Heritage at Risk: Conservation Areas
What makes them special is the combination of buildings, streets, spaces and archaeology, which we enjoy, work and live in.
Like other elements of our environment, they change over time, in both positive and negative ways.
Change in conservation areas can be negative, either through inappropriate new development, neglect or deliberate damage.
Negative change can have a real effect upon the way the community thrives or feels about their area. When conservation areas become at risk, this can signify or contribute to an area's social or economic decline.
The current situation
In 2016 the number of conservation areas at risk fell to 496 from 505 in 2015. Although 37 conservation areas were added to the Heritage at Risk Register in 2016, 46 have been removed from it.

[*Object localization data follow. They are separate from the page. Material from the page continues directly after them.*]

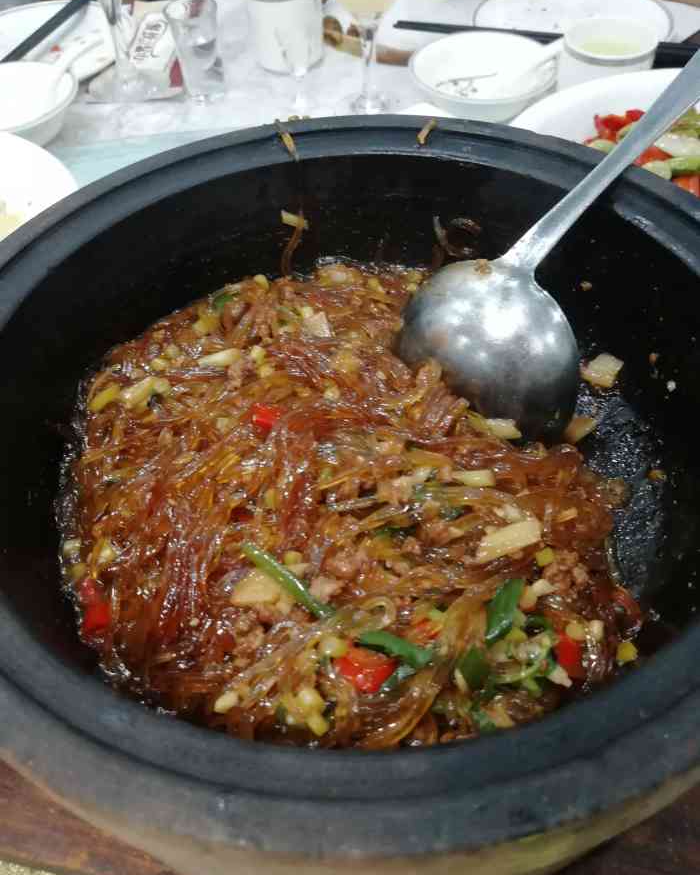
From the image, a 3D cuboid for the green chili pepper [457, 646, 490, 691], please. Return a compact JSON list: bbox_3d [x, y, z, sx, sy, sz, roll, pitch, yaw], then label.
[{"bbox_3d":[0.037,0.070,0.218,0.009,0.008,0.014,13,51,13],"label":"green chili pepper"}]

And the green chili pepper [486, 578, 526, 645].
[{"bbox_3d":[0.048,0.054,0.226,0.007,0.007,0.023,21,54,19],"label":"green chili pepper"}]

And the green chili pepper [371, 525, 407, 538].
[{"bbox_3d":[0.014,0.032,0.248,0.014,0.005,0.005,-7,50,-3],"label":"green chili pepper"}]

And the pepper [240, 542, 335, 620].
[{"bbox_3d":[-0.020,0.046,0.230,0.040,0.006,0.005,33,57,26],"label":"pepper"}]

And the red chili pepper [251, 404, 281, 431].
[{"bbox_3d":[-0.032,-0.007,0.280,0.013,0.007,0.010,9,51,10],"label":"red chili pepper"}]

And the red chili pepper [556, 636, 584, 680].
[{"bbox_3d":[0.066,0.067,0.220,0.008,0.008,0.014,-3,50,1],"label":"red chili pepper"}]

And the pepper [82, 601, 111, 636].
[{"bbox_3d":[-0.083,0.060,0.240,0.009,0.007,0.012,-6,50,-3],"label":"pepper"}]

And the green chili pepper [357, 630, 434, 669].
[{"bbox_3d":[0.013,0.064,0.218,0.024,0.008,0.006,18,52,16],"label":"green chili pepper"}]

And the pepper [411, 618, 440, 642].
[{"bbox_3d":[0.024,0.059,0.222,0.010,0.007,0.007,-14,51,-9],"label":"pepper"}]

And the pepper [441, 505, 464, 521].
[{"bbox_3d":[0.035,0.027,0.249,0.008,0.006,0.005,-5,49,-3],"label":"pepper"}]

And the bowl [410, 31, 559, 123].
[{"bbox_3d":[0.107,-0.284,0.602,0.120,0.047,0.120,-1,50,2],"label":"bowl"}]

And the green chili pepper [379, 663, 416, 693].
[{"bbox_3d":[0.015,0.073,0.219,0.013,0.006,0.004,-28,54,-21],"label":"green chili pepper"}]

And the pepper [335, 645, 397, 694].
[{"bbox_3d":[0.005,0.069,0.216,0.018,0.009,0.014,4,51,6],"label":"pepper"}]

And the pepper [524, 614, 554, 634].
[{"bbox_3d":[0.059,0.058,0.225,0.009,0.007,0.006,0,49,1],"label":"pepper"}]

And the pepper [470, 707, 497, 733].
[{"bbox_3d":[0.039,0.084,0.214,0.005,0.006,0.008,-31,55,-23],"label":"pepper"}]

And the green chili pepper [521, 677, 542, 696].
[{"bbox_3d":[0.054,0.075,0.217,0.004,0.005,0.006,-21,52,-16],"label":"green chili pepper"}]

This means that 6.0% of England's conservation areas are now considered to be at risk.
Of England’s 336 local authorities, 304 (90.5%) have carried out surveys of their conservation areas to date, in spite of the continuing pressure upon their resources. Historic England has provided assistance and encouragement to help ensure the surveys continue to be completed.
Surveys have now been completed for almost 8,300 (84%) conservation areas across the country. This has helped Historic England to gain a clear picture of how these important places and areas are sustaining themselves.
The continuing challenge
The reasons why conservation areas become at risk are complex and varied, depending on their situation.
It is unclear how the nation's economy will be affected following the decision to leave the European Union. Our urban centres continue to be areas where problems are commonly identified.
Picturesque villages and rural landscapes continue to be affected by changes in farming practices. These can cause buildings and other structures to be neglected, and conservation areas to become at risk.
The work of addressing problems in conservation areas can be time consuming. Nevertheless, progress is being made, contributing positively to a sustainable future for England's unique rural and urban heritage.